Cell J 2021 Apr 1;23(1):32-39. Epub 2021 Mar 1.
Drug Applied Research Center, Tabriz University of Medical Sciences, Tabriz, Iran. Email:
Objective: In customary assisted reproductive technology (ART), oocyte culture occurs in static micro drops of Petri dishes with vast media volume; while, the condition is dynamic. In this study, we aimed to improve the maturation efficiency of mammalian oocytes by designing an optimal microchamber array to obtain the integration of oocyte trapping and maturation within a microfluidic device and evaluate the role of microfluidic culture condition in lipid peroxidation level of the culture medium, matured oocytes apoptosis, and its comparison with the conventional static system.

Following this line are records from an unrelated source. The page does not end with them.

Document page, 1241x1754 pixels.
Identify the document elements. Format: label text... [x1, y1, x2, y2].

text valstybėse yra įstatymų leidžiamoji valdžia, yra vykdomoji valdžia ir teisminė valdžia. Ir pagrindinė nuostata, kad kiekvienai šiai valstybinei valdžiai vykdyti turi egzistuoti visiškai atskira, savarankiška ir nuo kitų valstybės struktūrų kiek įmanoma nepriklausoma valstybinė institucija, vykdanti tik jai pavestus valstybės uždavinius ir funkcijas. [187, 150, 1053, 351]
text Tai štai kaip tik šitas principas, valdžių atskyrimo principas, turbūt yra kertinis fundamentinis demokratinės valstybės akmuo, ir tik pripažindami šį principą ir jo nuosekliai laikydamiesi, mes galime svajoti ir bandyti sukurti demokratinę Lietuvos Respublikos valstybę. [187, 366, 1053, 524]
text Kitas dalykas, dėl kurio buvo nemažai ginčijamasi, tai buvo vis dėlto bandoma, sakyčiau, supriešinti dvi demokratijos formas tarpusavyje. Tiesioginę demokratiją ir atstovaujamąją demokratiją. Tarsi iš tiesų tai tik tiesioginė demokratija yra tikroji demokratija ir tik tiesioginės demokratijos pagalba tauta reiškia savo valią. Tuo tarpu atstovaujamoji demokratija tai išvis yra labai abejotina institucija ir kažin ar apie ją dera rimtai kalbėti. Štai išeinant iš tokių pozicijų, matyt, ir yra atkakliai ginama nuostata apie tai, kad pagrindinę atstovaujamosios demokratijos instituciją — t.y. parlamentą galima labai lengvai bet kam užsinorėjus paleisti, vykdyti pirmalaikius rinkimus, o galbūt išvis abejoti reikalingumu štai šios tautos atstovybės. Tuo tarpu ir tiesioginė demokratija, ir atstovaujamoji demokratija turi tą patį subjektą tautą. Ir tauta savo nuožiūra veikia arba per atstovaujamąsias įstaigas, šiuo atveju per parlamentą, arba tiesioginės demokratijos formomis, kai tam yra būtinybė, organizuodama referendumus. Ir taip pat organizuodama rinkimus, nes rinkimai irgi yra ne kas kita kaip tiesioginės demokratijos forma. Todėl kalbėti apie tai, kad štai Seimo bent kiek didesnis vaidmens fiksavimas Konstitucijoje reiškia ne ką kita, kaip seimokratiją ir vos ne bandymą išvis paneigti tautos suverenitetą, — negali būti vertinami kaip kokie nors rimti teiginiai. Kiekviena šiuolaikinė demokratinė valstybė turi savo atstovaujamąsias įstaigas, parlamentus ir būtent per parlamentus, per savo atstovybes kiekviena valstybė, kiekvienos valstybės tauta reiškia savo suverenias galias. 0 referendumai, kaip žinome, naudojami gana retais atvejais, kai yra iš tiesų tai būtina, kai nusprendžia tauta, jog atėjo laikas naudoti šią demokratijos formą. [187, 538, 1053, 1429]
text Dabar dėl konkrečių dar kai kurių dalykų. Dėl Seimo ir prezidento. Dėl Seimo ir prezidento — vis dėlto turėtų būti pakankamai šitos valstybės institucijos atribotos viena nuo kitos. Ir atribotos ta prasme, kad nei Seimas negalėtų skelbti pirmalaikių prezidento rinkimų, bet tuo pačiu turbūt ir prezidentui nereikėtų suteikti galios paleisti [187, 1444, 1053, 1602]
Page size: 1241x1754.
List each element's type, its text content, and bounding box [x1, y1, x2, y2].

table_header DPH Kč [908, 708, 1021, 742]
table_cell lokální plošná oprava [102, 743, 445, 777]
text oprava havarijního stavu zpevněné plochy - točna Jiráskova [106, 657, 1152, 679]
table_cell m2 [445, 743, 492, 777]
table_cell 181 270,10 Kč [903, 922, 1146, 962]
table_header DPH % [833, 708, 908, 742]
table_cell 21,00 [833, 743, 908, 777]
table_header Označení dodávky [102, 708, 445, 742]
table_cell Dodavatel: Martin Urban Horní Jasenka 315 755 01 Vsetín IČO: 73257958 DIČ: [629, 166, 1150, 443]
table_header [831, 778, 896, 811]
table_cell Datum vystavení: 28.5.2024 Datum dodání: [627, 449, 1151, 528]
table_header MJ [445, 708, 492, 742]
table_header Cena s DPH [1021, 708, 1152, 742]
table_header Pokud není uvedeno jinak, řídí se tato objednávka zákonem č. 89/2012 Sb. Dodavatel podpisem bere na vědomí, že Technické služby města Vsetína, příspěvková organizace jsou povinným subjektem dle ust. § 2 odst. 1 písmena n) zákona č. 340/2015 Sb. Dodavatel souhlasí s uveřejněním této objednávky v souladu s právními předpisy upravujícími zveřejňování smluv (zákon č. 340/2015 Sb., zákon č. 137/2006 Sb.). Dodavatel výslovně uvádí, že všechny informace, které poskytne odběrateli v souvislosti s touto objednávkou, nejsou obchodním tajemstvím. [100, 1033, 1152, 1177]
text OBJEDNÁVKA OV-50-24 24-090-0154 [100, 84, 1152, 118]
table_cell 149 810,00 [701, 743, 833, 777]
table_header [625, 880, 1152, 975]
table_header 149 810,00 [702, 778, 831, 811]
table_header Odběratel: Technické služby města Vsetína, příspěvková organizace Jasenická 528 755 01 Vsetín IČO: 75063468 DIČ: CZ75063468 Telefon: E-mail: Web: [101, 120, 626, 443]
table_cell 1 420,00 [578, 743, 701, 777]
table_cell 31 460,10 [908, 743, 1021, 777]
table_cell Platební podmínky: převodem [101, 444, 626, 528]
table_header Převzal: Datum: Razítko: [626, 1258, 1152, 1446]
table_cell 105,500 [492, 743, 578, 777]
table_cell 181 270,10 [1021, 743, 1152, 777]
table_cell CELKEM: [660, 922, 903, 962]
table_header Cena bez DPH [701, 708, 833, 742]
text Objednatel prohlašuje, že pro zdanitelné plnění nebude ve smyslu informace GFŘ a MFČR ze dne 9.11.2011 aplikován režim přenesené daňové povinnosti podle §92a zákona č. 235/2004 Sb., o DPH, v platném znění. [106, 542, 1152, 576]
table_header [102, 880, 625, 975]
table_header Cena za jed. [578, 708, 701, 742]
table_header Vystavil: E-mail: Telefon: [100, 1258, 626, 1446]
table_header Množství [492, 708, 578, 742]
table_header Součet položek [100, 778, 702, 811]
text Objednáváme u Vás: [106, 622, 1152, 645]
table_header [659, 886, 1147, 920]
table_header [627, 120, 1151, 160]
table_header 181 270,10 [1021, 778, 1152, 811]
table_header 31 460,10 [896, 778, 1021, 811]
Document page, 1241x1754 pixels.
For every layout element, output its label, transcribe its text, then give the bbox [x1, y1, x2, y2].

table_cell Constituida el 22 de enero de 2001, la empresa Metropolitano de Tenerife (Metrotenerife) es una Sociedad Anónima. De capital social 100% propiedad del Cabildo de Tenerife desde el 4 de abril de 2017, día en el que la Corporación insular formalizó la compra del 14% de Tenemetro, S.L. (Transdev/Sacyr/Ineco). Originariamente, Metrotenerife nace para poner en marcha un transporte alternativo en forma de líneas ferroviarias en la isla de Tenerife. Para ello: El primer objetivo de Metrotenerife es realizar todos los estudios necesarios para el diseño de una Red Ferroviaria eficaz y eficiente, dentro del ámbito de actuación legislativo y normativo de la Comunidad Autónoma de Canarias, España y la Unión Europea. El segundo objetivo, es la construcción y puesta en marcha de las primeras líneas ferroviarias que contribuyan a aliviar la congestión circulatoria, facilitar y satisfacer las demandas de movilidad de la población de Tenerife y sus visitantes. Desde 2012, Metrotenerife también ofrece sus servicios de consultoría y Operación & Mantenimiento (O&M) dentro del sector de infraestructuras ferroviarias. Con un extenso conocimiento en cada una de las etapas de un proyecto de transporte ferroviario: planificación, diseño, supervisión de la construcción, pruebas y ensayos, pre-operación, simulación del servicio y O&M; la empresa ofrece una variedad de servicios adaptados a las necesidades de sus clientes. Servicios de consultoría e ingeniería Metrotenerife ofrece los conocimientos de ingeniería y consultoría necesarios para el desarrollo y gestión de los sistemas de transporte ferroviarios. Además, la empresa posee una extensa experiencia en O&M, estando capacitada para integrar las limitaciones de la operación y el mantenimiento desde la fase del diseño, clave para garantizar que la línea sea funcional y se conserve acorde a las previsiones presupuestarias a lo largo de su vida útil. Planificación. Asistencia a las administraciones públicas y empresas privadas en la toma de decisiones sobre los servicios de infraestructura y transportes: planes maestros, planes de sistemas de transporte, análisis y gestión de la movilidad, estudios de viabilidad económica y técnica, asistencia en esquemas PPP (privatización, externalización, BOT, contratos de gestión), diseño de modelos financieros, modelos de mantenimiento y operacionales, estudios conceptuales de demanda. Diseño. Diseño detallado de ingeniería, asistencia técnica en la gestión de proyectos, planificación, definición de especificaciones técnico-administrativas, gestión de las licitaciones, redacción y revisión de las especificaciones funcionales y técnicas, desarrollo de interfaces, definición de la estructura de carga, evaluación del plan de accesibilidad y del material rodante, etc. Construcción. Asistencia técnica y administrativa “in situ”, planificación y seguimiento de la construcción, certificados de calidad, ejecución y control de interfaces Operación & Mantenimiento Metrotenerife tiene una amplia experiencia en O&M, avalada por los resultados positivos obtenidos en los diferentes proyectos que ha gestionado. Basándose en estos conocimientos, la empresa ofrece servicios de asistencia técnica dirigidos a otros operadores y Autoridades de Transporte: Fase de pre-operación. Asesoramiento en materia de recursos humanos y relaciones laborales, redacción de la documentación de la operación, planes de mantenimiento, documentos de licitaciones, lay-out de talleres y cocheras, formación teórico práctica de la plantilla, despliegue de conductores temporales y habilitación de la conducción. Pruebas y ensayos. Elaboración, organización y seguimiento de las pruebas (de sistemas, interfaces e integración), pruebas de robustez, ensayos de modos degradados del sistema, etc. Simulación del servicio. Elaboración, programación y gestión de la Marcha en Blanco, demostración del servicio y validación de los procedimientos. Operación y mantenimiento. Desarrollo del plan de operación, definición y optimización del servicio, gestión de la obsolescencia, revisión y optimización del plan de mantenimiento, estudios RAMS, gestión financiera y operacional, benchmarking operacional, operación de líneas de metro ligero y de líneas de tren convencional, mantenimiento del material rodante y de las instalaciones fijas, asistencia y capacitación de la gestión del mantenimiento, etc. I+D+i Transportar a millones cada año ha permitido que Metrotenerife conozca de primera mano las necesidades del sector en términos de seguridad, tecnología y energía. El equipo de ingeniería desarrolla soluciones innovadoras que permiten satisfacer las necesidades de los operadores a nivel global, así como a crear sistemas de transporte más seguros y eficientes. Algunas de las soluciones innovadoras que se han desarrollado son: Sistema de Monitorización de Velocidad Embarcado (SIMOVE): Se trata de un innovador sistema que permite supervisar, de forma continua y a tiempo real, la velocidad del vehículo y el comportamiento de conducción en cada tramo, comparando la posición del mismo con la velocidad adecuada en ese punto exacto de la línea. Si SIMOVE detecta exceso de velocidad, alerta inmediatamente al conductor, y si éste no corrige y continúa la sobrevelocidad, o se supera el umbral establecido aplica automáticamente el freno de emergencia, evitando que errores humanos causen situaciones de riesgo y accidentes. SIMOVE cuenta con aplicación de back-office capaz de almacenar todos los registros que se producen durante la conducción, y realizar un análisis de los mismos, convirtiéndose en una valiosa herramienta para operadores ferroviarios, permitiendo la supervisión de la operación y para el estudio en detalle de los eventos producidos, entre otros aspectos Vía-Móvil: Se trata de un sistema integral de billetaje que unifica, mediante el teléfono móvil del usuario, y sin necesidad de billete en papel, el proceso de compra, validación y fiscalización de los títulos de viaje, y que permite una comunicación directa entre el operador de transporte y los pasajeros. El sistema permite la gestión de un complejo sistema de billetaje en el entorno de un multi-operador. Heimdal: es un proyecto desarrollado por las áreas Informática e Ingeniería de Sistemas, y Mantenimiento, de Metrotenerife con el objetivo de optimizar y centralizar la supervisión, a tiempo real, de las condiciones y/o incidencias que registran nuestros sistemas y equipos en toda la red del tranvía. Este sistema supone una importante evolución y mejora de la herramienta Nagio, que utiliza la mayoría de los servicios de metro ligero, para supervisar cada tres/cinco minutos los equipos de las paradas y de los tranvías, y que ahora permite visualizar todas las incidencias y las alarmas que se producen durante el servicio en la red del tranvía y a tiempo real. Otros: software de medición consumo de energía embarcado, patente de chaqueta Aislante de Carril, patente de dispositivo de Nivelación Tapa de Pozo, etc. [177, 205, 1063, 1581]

Materials And Methods: In this experimental research, immature oocytes were collected from ovaries of the Naval Medical Research Institute (NMRI) mice. Oocytes were randomly laid in static and dynamic (passive and active) maturation culture medium for 24 hours. The lipid peroxidation level in oocyte culture media was assessed by measuring the concentration of malondialdehyde (MDA), and the rate of apoptosis in matured oocytes was assessed by the TUNEL assay after a-24 hour maturation period.
Results: The MDA concentration in both dynamic oocyte maturation media were significantly lower than the static medium (0.003 and 0.002 vs. 0.13 μmol/L, P<0.01). Moreover, the rate of apoptosis in matured oocytes after a-24 hour maturation period was significantly lower in passive dynamic and active dynamic groups compared with the static group (16%, 15% vs. 35%, P<0.01).
Conclusion: The dynamic culture for oocyte maturation (IVM) improves the viability of IVM oocytes in comparison with the static culture condition.